**TESTO FORNITO**
Parliamo del tuo rapporto con Steven Spielberg. Lavori con lui da molti anni. Come è iniziato tutto? Il mio rapporto con lui è iniziato più o meno quando mi sono trasferito da New York a Los Angeles, quando stava avvenendo un'enorme rivoluzione nell'intrattenimento domestico grazie a DVD, laserdisc e così via. Qualcuno che lavorava con Steven aveva sentito parlare del mio amore per i suoi film e della mia esperienza in altri aspetti del mondo del cinema. Così l'ho incontrato per puro caso e mi ha dato l'opportunità di realizzare il mio primo documentario con Steven. Subito dopo quel documentario, ne ho girato uno su Lo squalo, e quello ha dato il via alla mia carriera, perché i documentari in questo campo hanno iniziato a diventare rilevanti... In questo senso, sono stato un po' un pioniere in quel settore, se così posso dire. Poi, man mano che i documentari continuavano ad acquisire legittimità come modo di raccontare storie e come genere specifico, Steven mi ha offerto molte opportunità.

**CONTENUTO DEI DATI**
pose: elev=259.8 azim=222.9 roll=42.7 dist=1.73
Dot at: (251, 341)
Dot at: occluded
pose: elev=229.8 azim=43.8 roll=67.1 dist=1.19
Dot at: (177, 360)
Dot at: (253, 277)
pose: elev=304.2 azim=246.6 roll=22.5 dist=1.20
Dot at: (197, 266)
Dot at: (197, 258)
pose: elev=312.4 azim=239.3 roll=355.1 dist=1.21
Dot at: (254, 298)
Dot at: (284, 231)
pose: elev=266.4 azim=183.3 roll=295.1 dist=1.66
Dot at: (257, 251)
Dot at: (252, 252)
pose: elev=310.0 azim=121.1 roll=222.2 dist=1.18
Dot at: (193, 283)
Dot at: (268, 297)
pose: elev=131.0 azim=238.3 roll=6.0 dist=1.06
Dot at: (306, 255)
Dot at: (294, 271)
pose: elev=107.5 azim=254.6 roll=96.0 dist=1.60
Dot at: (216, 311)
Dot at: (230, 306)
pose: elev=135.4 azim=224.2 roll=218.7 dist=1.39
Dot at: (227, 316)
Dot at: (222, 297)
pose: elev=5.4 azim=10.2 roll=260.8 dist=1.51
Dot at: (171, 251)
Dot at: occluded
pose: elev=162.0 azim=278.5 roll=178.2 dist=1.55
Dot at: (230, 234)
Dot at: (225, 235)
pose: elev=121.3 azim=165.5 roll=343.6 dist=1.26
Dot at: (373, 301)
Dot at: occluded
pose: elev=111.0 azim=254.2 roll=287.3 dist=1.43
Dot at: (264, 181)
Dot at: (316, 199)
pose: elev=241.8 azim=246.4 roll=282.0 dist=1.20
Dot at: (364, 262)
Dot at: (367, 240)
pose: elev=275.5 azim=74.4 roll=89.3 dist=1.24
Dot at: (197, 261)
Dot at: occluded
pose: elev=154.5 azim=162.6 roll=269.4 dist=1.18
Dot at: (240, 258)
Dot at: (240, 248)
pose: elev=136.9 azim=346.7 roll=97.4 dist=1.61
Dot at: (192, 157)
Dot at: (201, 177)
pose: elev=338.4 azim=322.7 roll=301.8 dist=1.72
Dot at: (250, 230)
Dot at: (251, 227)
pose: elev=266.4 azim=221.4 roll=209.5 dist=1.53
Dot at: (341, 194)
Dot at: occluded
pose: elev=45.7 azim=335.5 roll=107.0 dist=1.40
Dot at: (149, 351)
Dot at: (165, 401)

**COMPITO DA SVOLGERE**
Riprendi, per favore, l'intervista su Steven Spielberg dal punto in cui si interrompe. Le voci non hanno alcun legame con l'intervista su Steven Spielberg.

**RISPOSTA AL COMPITO**
Ma gli hai anche dato (e continui a dargli) delle idee… Sì, gli ho proposto un sacco di progetti. Ho proposto il film su Natalie Wood, Faye Dunaway, John Williams e, infine, questo nuovo documentario su Lo squalo. Quindi sì, ho avuto una posizione molto privilegiata, potendo proporgli un film che, secondo me, potrebbe emozionarlo. E questo era uno di quelli.
Cosa ti affascina così tanto dell'aspetto "dietro le quinte"? Perché hai deciso di seguire questa strada? Non ricordo il primo film che vidi, ma ricordo di essere andato al cinema e di aver guardato continuamente il fascio di luce, cercando di capire da dove provenisse l'immagine. Così, dopo quel film, mio padre mi convinse ad andare nella cabina di proiezione. Quando entrai, un uomo mi disse: "Lascia che ti mostri una cosa. Ogni volta che vedi un puntino nell'angolo in alto a destra dell'inquadratura, significa che devo cambiare il proiettore". Così, ogni dieci o quindici minuti, dovevo farlo. Mi sembrava che mi avesse rivelato il più grande segreto del mondo. Ed è stato allora che ho capito di essere affascinato da ciò che accadeva dietro le quinte, più che da ciò che appariva sullo schermo.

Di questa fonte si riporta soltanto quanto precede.